-------- Testo del documento --------
Per quanto riguarda l’avventura a SuperQuark, posso avere solo parole positive. E’ stata sicuramente una delle avventure più belle della mia vita. Piero e il programma SuperQuark mi hanno dato la possibilità di fare qualcosa di straordinario: continuare a fare quello che amo, cioè studiare, informarmi, crescere e divulgare agli altri tutto ciò che ho imparato (sul mio blog ho pubblicato un post dedicato a Piero, veramente molto sentito). Ho avuto la possibilità di imparare e vedere cose che non avrei mai potuto vedere in vita mia. In 16 anni che sono stata a SuperQuark, non ricordo mai un diverbio, un litigio o uno screzio avuto con la redazione o con Piero. C’è sempre stato un rapporto bello, costruttivo e aperto. Lui prima di iniziare le riunioni diceva sempre: “Noi siamo brave persone, crediamo in quello che facciamo e lo facciamo bene“.
Qual’è il ricordo e l’insegnamento più bello che ti ha trasmesso Piero Angela?
Mi ha insegnato ad amare quello che faccio e a farlo bene e, soprattutto, a farlo sempre con correttezza, con impegno, con coerenza e con passione, lasciando perdere le mode. E tutto questo devi farlo anche nella vita, non solo sul lavoro. Devi farlo perché è utile per gli altri, e per contribuire a seminare quei germogli, affinché crescano sempre più rigogliosi. Piero credeva tantissimo nel futuro e nelle nuove generazioni. Infatti, sai cosa ha fatto? Ha scritto sedici puntate di una trasmissione chiamata “Prepararsi al Futuro“, che andrà in onda in autunno. Pensa che, ad agosto dell’anno scorso ci ha chiamati e ci ha detto: “Allora ragazzi, non so cosa fate voi, ma io ho scritto sedici puntate. Adesso dobbiamo realizzarle, perché voglio fare questo racconto per il futuro delle nuove generazioni“. Io penso che queste sedici puntate siano quasi un testamento, che lui ha lasciato alle generazioni future.
--------
> **Consegna**: Prosegui per favore l'intervista su Piero Angela e SuperQuark a partire dall'ultima frase riportata. Questi dati provengono da un'altra fonte.
-------- Dati dell'esercizio --------
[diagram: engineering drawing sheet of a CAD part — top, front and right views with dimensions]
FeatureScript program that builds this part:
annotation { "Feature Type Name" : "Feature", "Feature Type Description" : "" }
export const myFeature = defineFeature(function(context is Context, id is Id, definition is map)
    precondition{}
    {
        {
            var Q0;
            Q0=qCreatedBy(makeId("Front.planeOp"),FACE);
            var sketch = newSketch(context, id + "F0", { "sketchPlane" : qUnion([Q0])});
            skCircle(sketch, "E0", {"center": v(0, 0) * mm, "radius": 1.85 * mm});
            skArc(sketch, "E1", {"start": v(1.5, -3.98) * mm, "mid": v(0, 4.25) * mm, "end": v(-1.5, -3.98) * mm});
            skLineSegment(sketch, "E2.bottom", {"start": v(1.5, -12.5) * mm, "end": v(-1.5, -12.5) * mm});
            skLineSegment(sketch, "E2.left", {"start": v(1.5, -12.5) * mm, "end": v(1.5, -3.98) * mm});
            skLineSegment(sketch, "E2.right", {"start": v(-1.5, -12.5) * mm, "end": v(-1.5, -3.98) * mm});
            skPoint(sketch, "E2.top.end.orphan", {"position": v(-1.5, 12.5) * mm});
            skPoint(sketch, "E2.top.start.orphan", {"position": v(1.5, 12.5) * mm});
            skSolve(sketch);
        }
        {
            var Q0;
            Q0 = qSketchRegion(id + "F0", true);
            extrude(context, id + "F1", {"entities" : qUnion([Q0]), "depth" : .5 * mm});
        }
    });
--------
> **Risposta**:
LEGGI ANCHE –> Il Dr. Alessandro Mura, ricercatore INAF-IAPS, risponde alle nostre domande
Come vedi il futuro della divulgazione scientifica?
E’ una grande sfida, perché il fatto che Piero e il suo programma non ci siano più, lascia un grande vuoto. Pertanto, i nuovi divulgatori, compresi quelli con un canale su YouTube o sui vari social, hanno il dovere di riempire questo vuoto. Noi dobbiamo continuare a fare questo lavoro, a riempire questi spazi, attraverso delle iniziative professionali e personali, che contribuiscano a diffondere la scienza. Per quanto riguarda il futuro sono molto positiva, perché ho visto una crescita importante nell’interesse verso le materie scientifiche. L’importante è che, a riempire questo vuoto, ci siano persone competenti e appassionate. Dobbiamo combattere la disinformazione, che dilaga soprattutto sui social (come è successo con la pandemia e i vaccini). Gli scienziati devono parlare con il pubblico, per superare di numero gli pseudoscienziati.